Supplied information |
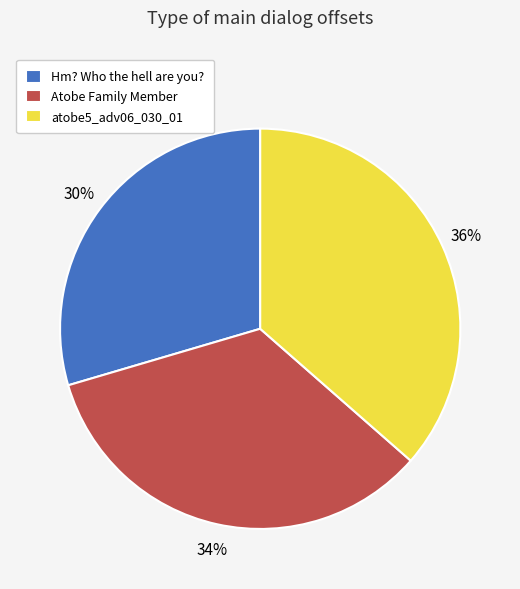

Combined, do Atobe Family Member and Hm? Who the hell are you? account for over 50%?

Yes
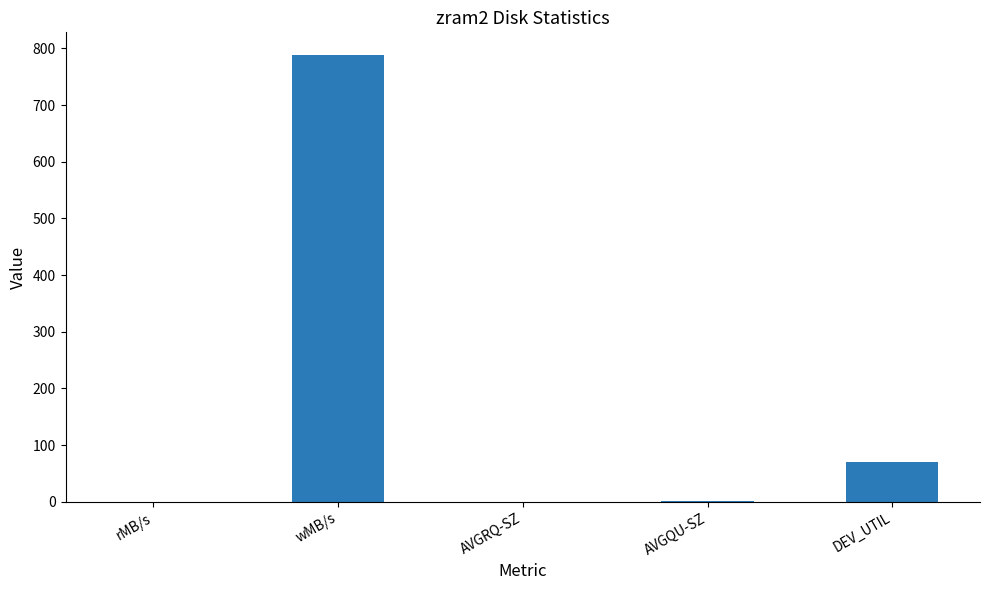

The value at wMB/s is 788.8. True or false?

True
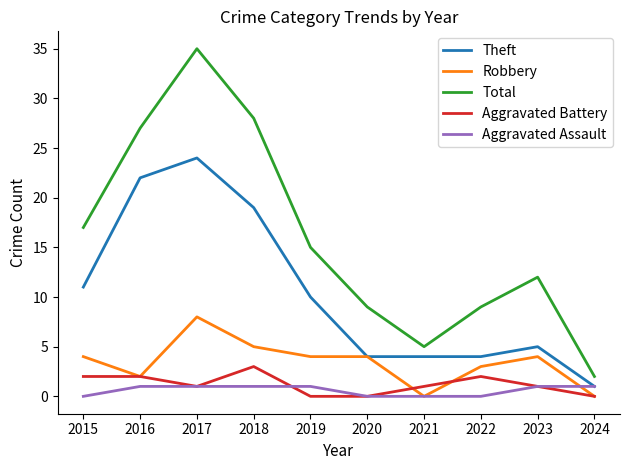

What is the difference between the highest and lowest values at 2017?

34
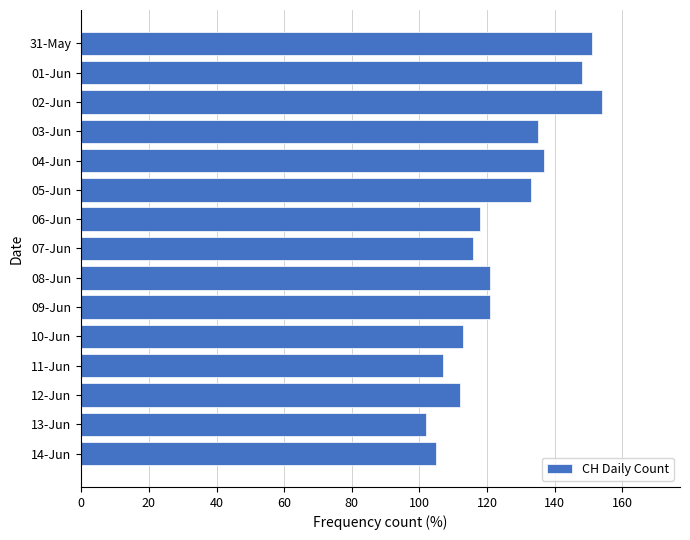

What is the greatest value displayed?

154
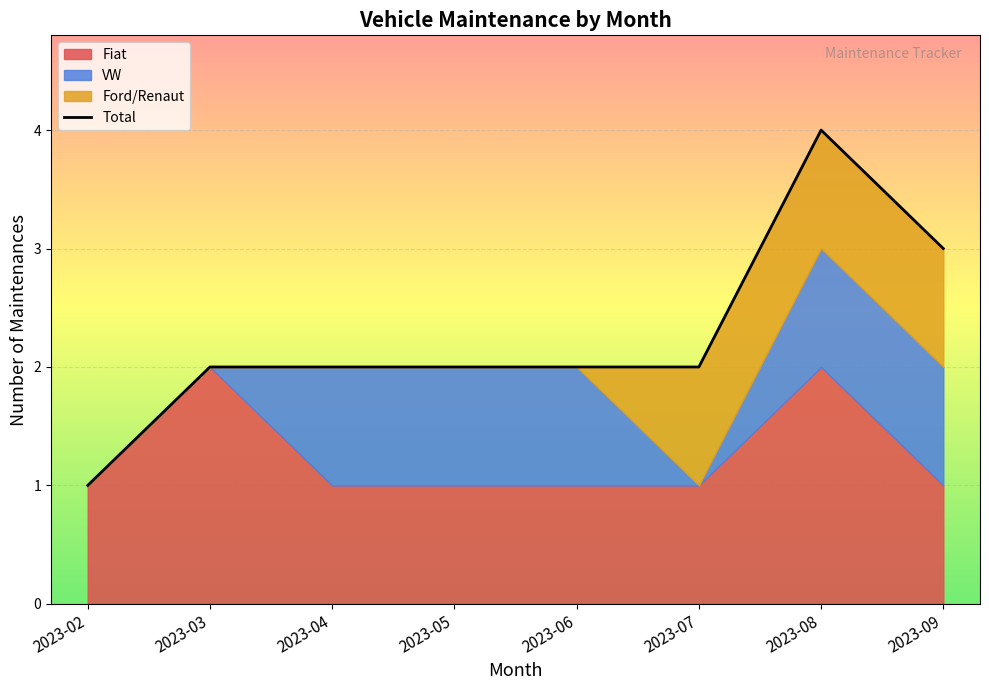

What is the difference between the values at 2023-09 and 2023-06?

1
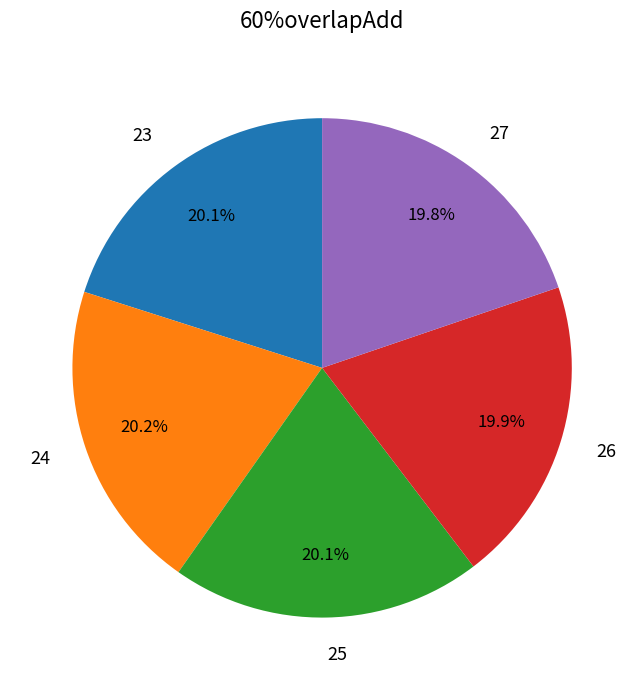

Is there a majority slice in this chart?

No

What is being asked |
Extract the text of every item above word for word, leaving the pictures out.

Result of this exercise |
Combined, do Atobe Family Member and Hm? Who the hell are you? account for over 50%?

Yes

The value at wMB/s is 788.8. True or false?

True

What is the difference between the highest and lowest values at 2017?

34

What is the greatest value displayed?

154

What is the difference between the values at 2023-09 and 2023-06?

1

Is there a majority slice in this chart?

No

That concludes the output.